Comédie d'après Georges Perec,mise en scène de Marie Martin-Guyonnet, avec Jehanne Carillon, Jean-Marc Lallement et Olivier Salon.
"L'augmentation" traite de l'histoire d'un modeste employé, travaillant dans une grande société, et souhaitant obtenir une augmentation de salaire. Comment s'y prendre? Existe-il un moyen, une méthode qui permettrait de mettre le maximum de chances de son côté, afin d'obtenir la dite augmentation?
En appliquant à une situation de la vie de l'entreprise assez commune (quel employé n'a pas déjà souhaité ou même demandé une augmentation à son patron) une méthode de séquencement logique normalement utilisée pour les algorithmes de programmation, Georges Perec, ex-documentaliste dans un laboratoire qui dépend du CNRS, évoque, avec beaucoup d'humour et une certaine loufoquerie, le monde du travail, ses travers, et sa tendance à broyer les différences et les initiatives.
Car reste-t-il une place à l'individu dans un milieu où la performance est de rigueur et où l'anticipation et la prévision de toutes les possibilités problématiques ou non est l'exigence? Peut-on s'épanouir, s'affranchir du malaise et de l'usure qui guète l'employé que nous sommes, garder sa dignité, son indépendance d'esprit ?
Six personnages incarnent les différentes étapes de la procédure mise en place par Perec. La proposition (vous avez décidé de demander une augmentation à votre chef de service. Vous vous rendez-donc devant son bureau) est suivi de l'alternative (ou bien il est là, ou bien il n'est pas là) et des deux hypothèses, l'une positive, l'autre négative, examinées successivement (il est bien là, il n'est pas là). S'en suit alors un choix (suit-on l'hypothèse positive ou négative) duquel découle une conclusion (s'il est là vous frappez, s'il n'est pas là vous allez voir Mme Yolande).

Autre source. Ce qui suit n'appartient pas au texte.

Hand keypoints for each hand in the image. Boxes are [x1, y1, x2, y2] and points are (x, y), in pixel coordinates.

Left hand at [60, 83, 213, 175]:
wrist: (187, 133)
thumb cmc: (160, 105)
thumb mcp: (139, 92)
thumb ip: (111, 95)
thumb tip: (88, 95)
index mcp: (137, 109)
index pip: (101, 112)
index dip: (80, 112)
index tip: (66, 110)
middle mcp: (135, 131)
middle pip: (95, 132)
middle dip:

La conclusion devient alors proposition (supposons que votre chef de service est là et que donc, vous frappiez, vous demande-t-il d'entrer?) et le processus recommence, inexorablement, rendant le but de la démarche de plus en plus inaccessible, tant les possibilités pour y arriver son nombreuses.
Marie Martin-Guyonnet (grande amatrice de défi puisqu'elle joue également dans ce même théâtre "Un cœur simple" de Gustave Flaubert) s'attèle à la mise en scène de l'œuvre de Perec, mise en scène d'autant plus difficile que le propos est riche et abondant. La recherche formelle, l'originalité, la loufoquerie, l'ironie mordante de l'auteur sont cependant rendu avec beaucoup de brio.

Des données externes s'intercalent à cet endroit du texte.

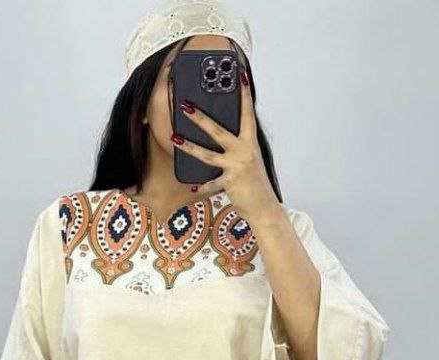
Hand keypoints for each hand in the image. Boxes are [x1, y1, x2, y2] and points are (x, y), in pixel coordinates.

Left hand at [173, 71, 278, 222]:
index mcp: (250, 141)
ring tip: (175, 137)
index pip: (247, 113)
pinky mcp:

Trois comédiens (Jean-Marc Lallement, Jehanne Carillon et Olivier Salon) incarnent les six personnages et les différents "caractères" qui composent l'entreprise: l'employé, la secrétaire, le sous-chef, le chef, et l'Autre. Leur remarquable prestation est à la hauteur de cette adaptation menée tambour battant.
Rythmes endiablés, jeu chorégraphié (par Sophie Quénon), chants originaux (composés par Eléonore Bovon) et univers stylisé (œuvre de Véronique Belmont-Kadogami) qui fait un beau clin d'œil aux années soixante-dix, sont la signature cette adaptation pleine d'humour et de vitalité.
La succession des propositions, alternative, hypothèses, choix et conclusion, nous emporte avec jubilation à la conquête de l'Everest que devient l'obtention de cette augmentation, dans une surenchère de mots, de possibilités, et de situations.